Seattle’s Hidden Dystopia

We’ve spent the past few weeks in temporary accommodation in an anonymous condo. After nearly a month of its bland tastefulness we’ve finally found a place to stay and on Monday we moved in. Our movers did a good job but they squirreled boxes and packing materials away throughout our place; today I gathered it up for disposal.

Now I could have waited for recycling day, but I’m (more than) a little type A and wanted this stuff out of my house now. Consequently I decided to take it all to one of Seattle’s two garbage transfer stations – basically dumps in the city.

The one I chose is conveniently located near the popular Gasworks Park and just down the street from a cute bakery/cafe. You drive up, pay a fee, slowly wind down a road alongside a warehouse while passing aesthetically planted trees. You loop about, pause outside the warehouse for your turn and then enter the bowels of hell.

The building is barely lit and its insides are stained black from the exhaust of a never-ending flow of trucks and their gift of garbage. Light streams in through grimy windows mounted high on the walls, bringing to mind a medieval dungeon with a tiny barred window at the top. Beeps and honks come from constantly moving trucks; machines grind and compact; the sound of Diesel engines is everywhere.

An entire half of the building is devoted to the disposal of non-recyclable waste. Trucks back up to a concrete pit and crews heave their wares downwards. An old sofa sits between building waste and what appears to be a hundred copies of an old record.

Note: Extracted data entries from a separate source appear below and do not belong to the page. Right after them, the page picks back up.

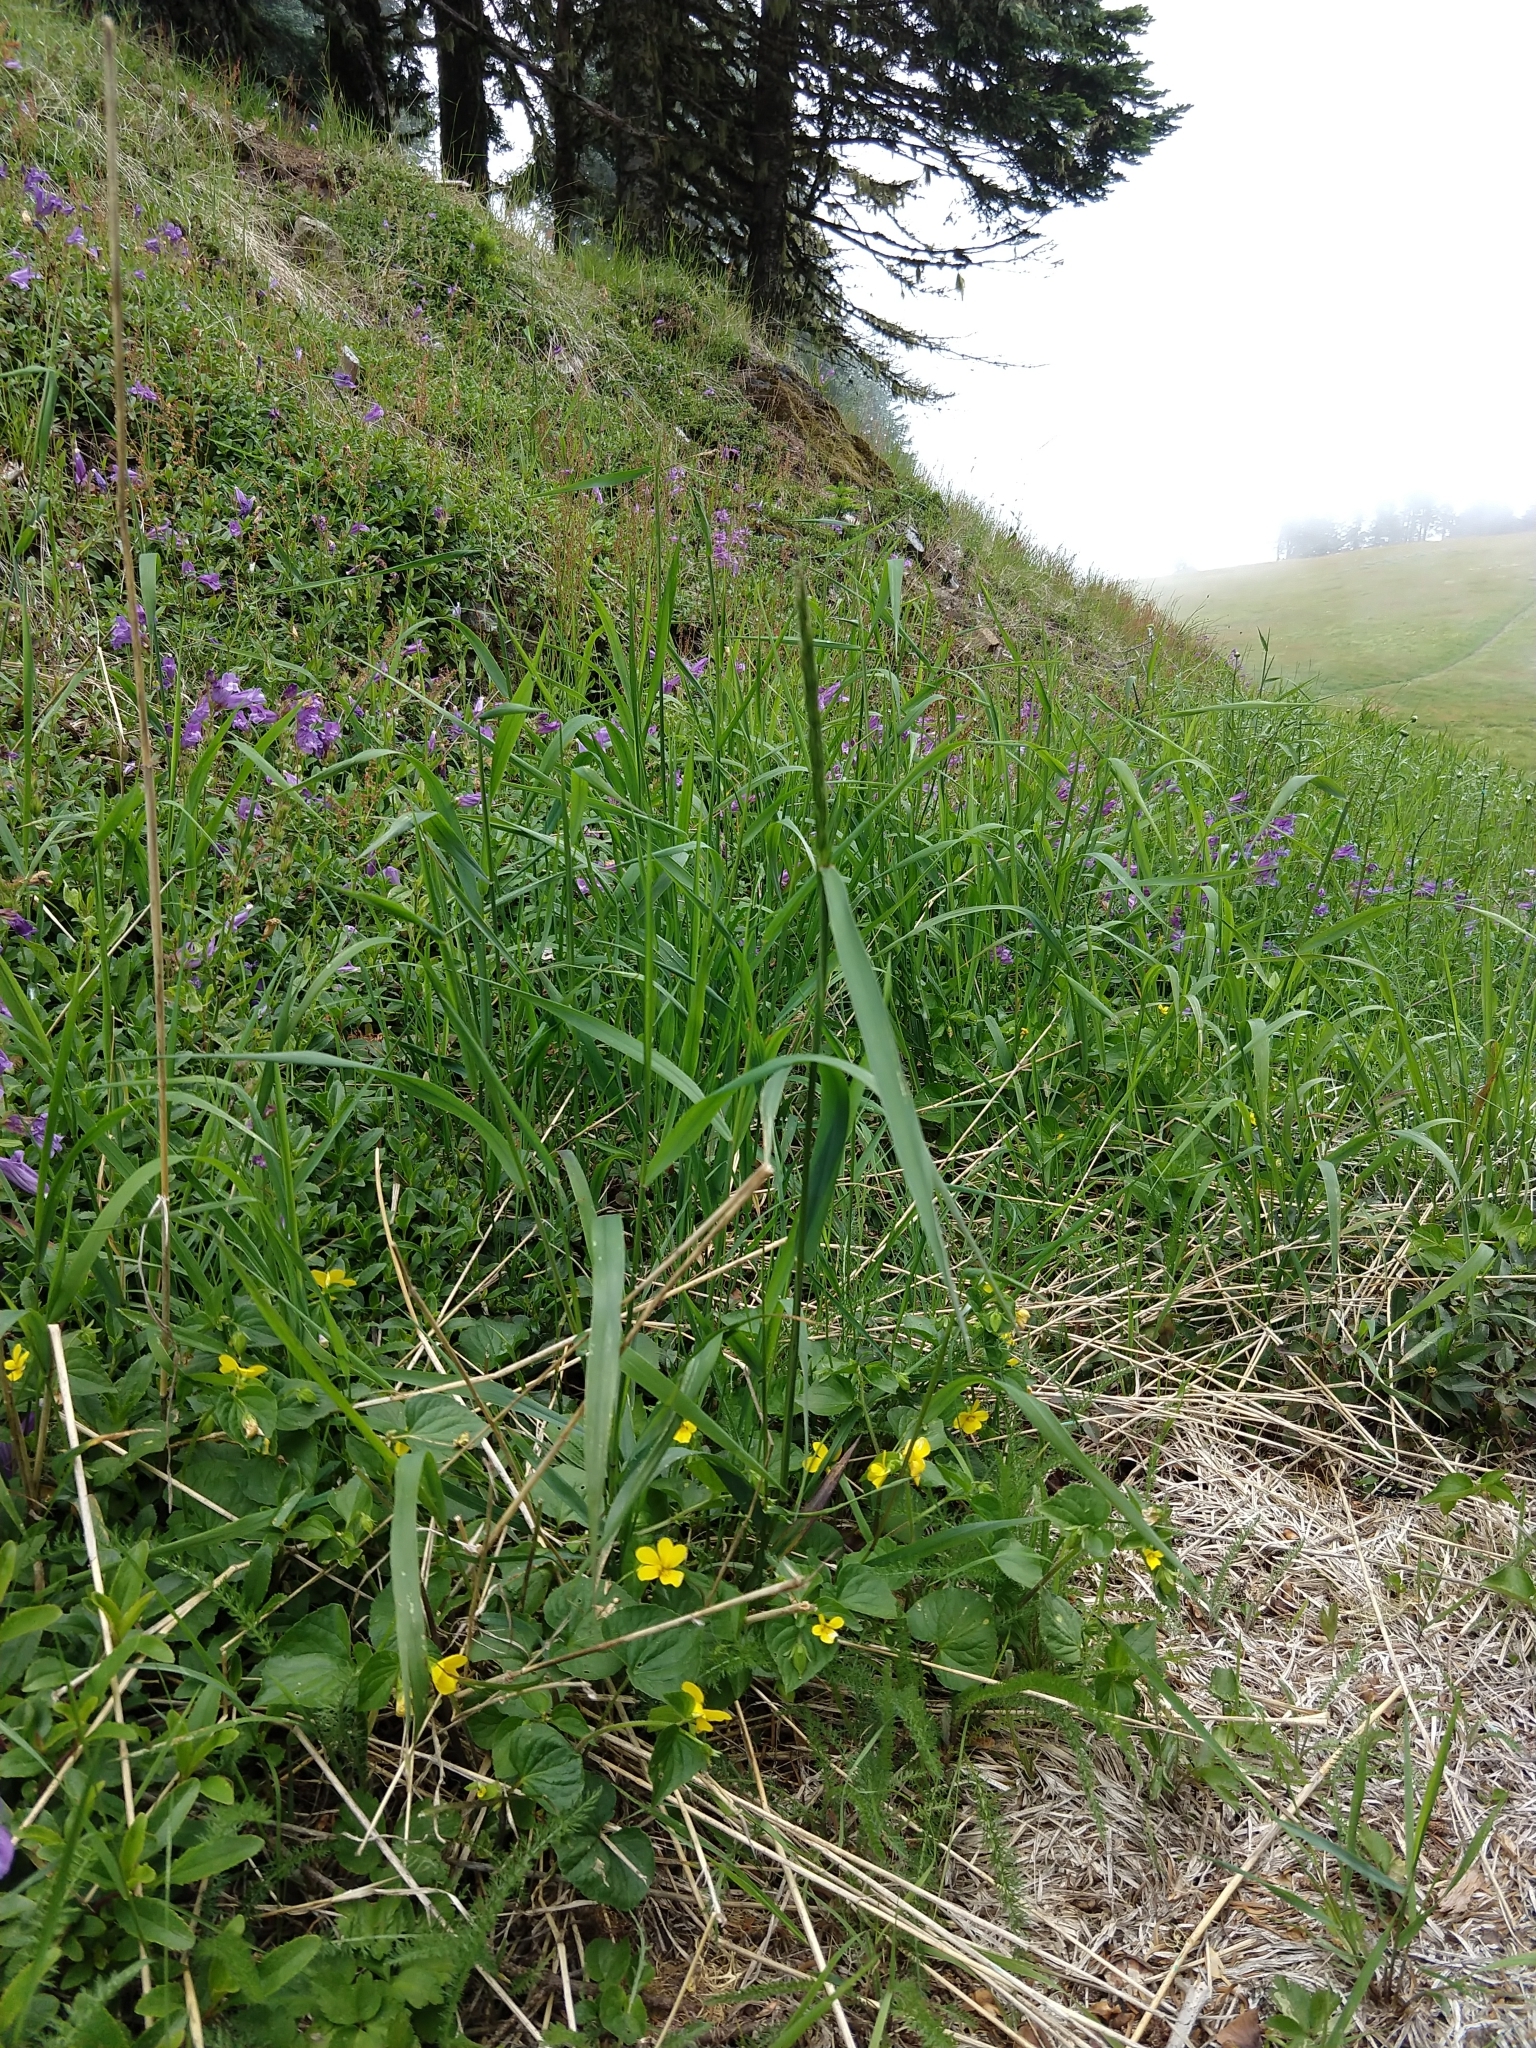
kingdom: Plantae
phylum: Tracheophyta
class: Magnoliopsida
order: Malpighiales
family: Violaceae
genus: Viola
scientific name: Viola glabella
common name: Stream violet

Shredded garbage bags all ooze something gray, a bouillabaisse of slime. Pigeons flit about, pecking at any rotting gifts and a lone worker drives a bulldozer through it all.

What makes it all the more surreal is the mist. Falling from the ceiling like a thinly veiled waterfall. Millions of droplets gleaming individually as they pass through the grimy light, falling earthwards to trap dust and odor.

And then you pack up, drive out into a bring summer’s day, turn left and look at all the people having fun in the park. A uniquely bizarre experience.